Tripoli, Lebanon’s second largest city, had been one of the poorest and most neglected regions even before the crisis.
The city is also home to tens of thousands of Syrians who fled civil war in their country that broke out in March 2011. Many of those taking the boats have been Syrian refugees.
Earlier this month, authorities in Cyprus said they were alarmed by the arrival of four boats carrying Syrian and Lebanese migrants in waters off its coastline. European Union member Cyprus and Lebanon have an agreement to prevent migrants from reaching the island nation.
The boat carrying Sufian’s family and 46 other men, women and children, mostly Lebanese and Syrians, left Tripoli on Sept. 7. Each had paid the smuggler the equivalent of up to $930 in Lebanese pounds.
Upon boarding, all their belongings, including food and water, were taken away — ostensibly, they were too heavy.
All would be returned, brought to them by another boat once they are away from Lebanon’s coast, they were told.
They never got them back, and were left under the scorching sun, without water or food.
|
Sufian said that 20 hours after they sailed, his son began asking for water and milk. Having nothing to give and overcome by the heat and his own worry, Sufian fainted, he says. When he woke up, Sufian found that his relatives had given the boy three bottles of sea water.
"My son died later because of lack of food and water," Sufian said. He washed his son and followed the Islamic tradition of covering him with a cloth. Three days later, he dropped the body into the sea, thinking they might never make it back to land.
Sufian said several ships passed the stranded boat but no one helped, perhaps because they feared pirates. After six deaths, a half-dozen men leapt into the sea to seek help.
Ibrahim Lisheen, a 22-year-old migrant, swam for hours.
Finally, he reached a warship for the U.N. peacekeeping force in Lebanon known as UNIFIL; its crew rescued those remaining on the boat. They were offered treatment and handed over to Lebanese authorities in Beirut.
Late Thursday, the body of a young man believed to have been on the ship washed up on the coast south of Beirut.
Six are still missing, among them Mohammed Mohammed, 27, who left Lebanon to help his parents and seven sisters.
His father, Khaldoun, says his son had been jobless for years after he lost his job at a shop that sells fire extinguishers; he grew tired of taking "money from me to buy cigarettes," and decided to join cousins who were making the crossing. Mohammed had sold his sister’s neckless to pay the smugglers.

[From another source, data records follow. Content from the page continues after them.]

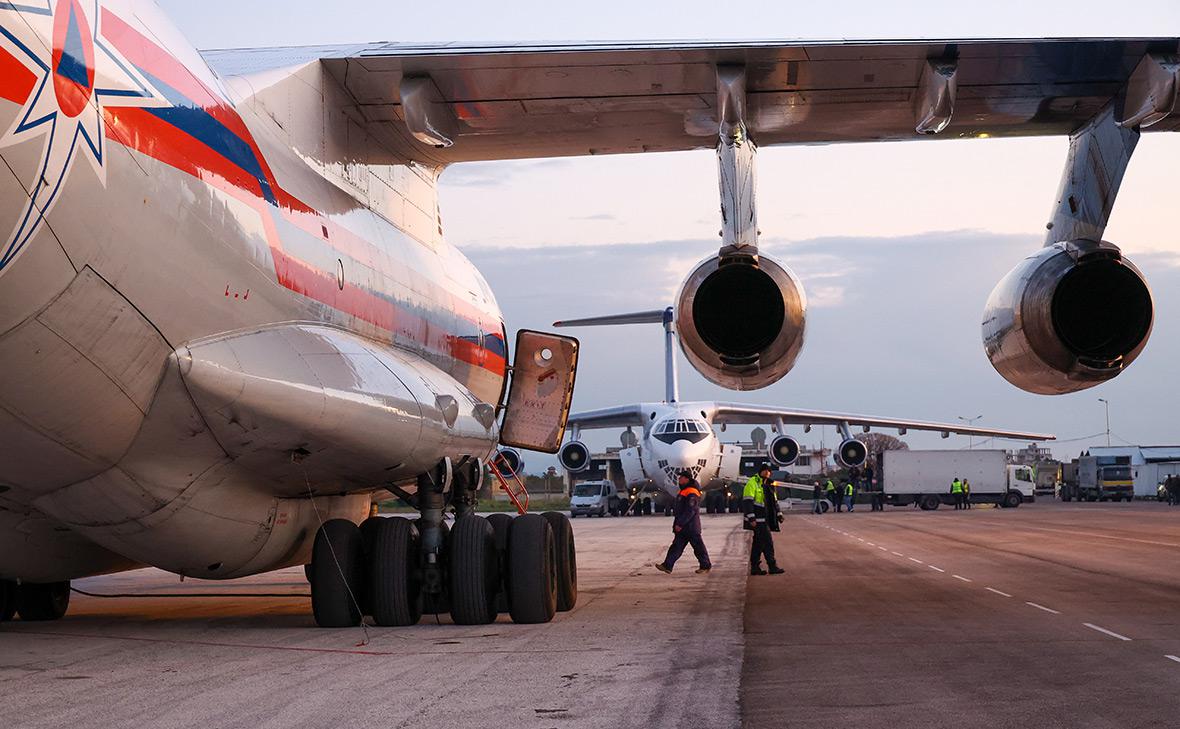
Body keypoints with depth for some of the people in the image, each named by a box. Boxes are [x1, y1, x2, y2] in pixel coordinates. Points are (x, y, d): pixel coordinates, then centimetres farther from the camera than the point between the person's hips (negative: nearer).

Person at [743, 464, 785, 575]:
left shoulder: (768, 485, 18)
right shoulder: (752, 483, -10)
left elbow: (774, 502, 28)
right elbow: (747, 502, -17)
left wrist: (778, 514, 18)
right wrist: (751, 518, -23)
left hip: (764, 520, 9)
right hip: (757, 520, -9)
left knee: (758, 543, 10)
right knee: (767, 542, -9)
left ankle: (755, 567, 14)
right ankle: (772, 566, -5)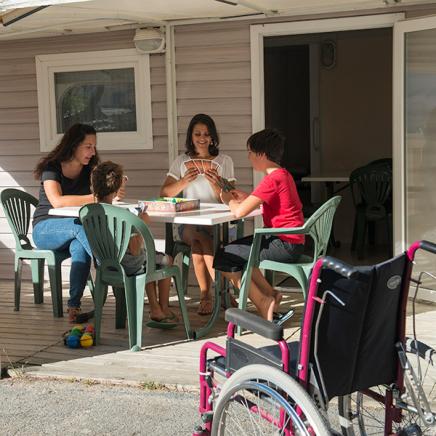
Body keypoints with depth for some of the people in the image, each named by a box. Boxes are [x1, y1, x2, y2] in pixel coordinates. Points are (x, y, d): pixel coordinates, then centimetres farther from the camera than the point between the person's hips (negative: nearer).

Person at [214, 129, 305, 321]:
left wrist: (229, 199, -1)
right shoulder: (283, 174, 12)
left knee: (223, 258, -6)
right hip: (292, 242, 10)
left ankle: (263, 303, 0)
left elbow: (239, 212, -22)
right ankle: (270, 293, 19)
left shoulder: (272, 179, -19)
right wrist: (245, 197, 10)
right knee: (236, 250, 24)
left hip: (284, 245, -10)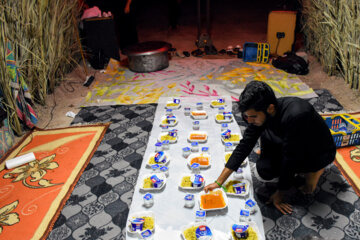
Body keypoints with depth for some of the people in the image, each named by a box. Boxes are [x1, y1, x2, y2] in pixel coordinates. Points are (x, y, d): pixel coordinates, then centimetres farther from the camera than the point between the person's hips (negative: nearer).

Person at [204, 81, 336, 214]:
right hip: (291, 146, 5)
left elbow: (290, 158, -30)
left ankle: (314, 170, 1)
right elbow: (244, 146, -12)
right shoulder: (261, 112, -17)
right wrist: (219, 182, -12)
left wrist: (279, 195, -17)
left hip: (321, 153, -5)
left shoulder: (295, 115, -39)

The two men who took the money and put the migrants on the fishing boat are in hiding and families are demanding that they be punished.
Mohammed's mother, Afaf Abdul-Hamid, goes to the coast of Tripoli every day, hoping that her son will swim home. "These are human traffickers. They took my son to the middle of the sea and left him there with no food or water."
Lisheen, whose heroics led to the rescue, is furious. "Look at my body, it was eaten by fish. My body is swollen, my teeth were broken due to the salty water and I lost a lot of things," he said, as friends massaged his body with Aloe Vera to alleviate his sunburn.
Why did he take the risk? "I did that because of poverty, it makes us blind," he said. "To those who are asking me why you are leaving, I am telling them why, I am leaving in order to feed my family, my mother."
Sufian and his wife, expected to give birth in two months, live with their sorrow. And the grieving father relives, again and again, the moment when his dreams of a better life for his family became a nightmare.
"My son died due to thirst, I shrouded him with my hands, I washed him with my hands and with my hands I dropped him in the water after three days, because I lost hope."